Bartels inspect garment factory

By GNA

Koforidua, Sept. 18, GNA - The Minister of Private Sector Development and the Presidential Special Initiatives (PSI), Mr. Kwamena Bartels, has inspected the Maagrace Garment Industry Limited at Koforidua on Friday to acquaint himself with the progress of work. The 12.2 million-cedi factory, which would be ready for the production of men's and women's wears for export to the US under the Africa Growth and Opportunity Act (AGOA), was being established by local investors under the ambit of the PSI, garment sector. Briefing the Minister, the chairperson of the Board of Directors of the company, Mrs Comfort Owusu Agyeman, said the factory, whose construction started last year, was expected to start production by the end of the year.

She said at full capacity, it would have a workforce of 700, 80 per cent of them women.

According to her, the fabrics and machinery, including 300 sewing machines, had arrived in the country, awaiting installation and production upon the completion of the construction of the factory's premises.

Mrs. Owusu Agyeman mentioned problems facing the factory as those involved connecting utilities to the factory, obtaining collateral to secure loans from the banks and cost of machinery to install the plant and machinery.

Mr Bartels, who expressed satisfaction about the state of the factory's construction, announced that it was among two others being established at Kumasi by the end of the year to enable them to participate in the supply of textiles, including four million T-shirts order, to the US early next year.

He said similar garment factories are to be sited at Takoradi and Cape Coast to ensure that Ghana would not only take full advantage of AGOA, but be in the position to supply orders based on specifications.
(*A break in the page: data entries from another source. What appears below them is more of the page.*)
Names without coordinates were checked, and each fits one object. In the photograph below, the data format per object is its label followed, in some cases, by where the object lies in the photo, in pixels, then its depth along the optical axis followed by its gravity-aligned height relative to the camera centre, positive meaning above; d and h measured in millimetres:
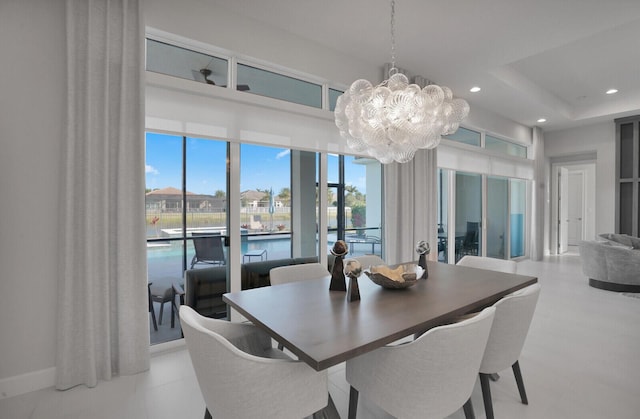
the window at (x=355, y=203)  3820 +88
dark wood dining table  1218 -525
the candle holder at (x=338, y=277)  1948 -438
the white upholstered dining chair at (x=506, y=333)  1632 -692
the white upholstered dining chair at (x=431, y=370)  1234 -690
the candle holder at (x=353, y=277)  1676 -377
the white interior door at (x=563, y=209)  7859 +16
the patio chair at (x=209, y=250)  2922 -403
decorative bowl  1898 -432
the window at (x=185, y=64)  2631 +1332
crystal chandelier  2072 +667
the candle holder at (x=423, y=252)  2285 -325
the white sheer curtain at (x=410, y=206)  3984 +47
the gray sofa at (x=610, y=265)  4281 -815
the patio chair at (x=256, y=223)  3219 -146
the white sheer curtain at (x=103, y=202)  2137 +54
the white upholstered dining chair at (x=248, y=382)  1153 -686
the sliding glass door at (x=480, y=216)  5395 -123
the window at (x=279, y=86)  3100 +1344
Mr Bartels said as labour-intensive plants, they would also contribute towards employment generation.

On whether there were plans for the local production of cotton to supply to the PSI garment factories, he explained that since the fabrics for the export market were produced from long cotton yarns not produced locally, plans were afoot for that type of cotton to be introduced to local farmers to produce.

According to him, the problem with the local textile industry was due to the high subsidies being enjoyed by their counterparts in developed countries.

He added that Ghana and other developing countries were pushing for an end to such policy under the World Trade Organisation (WTO) floor.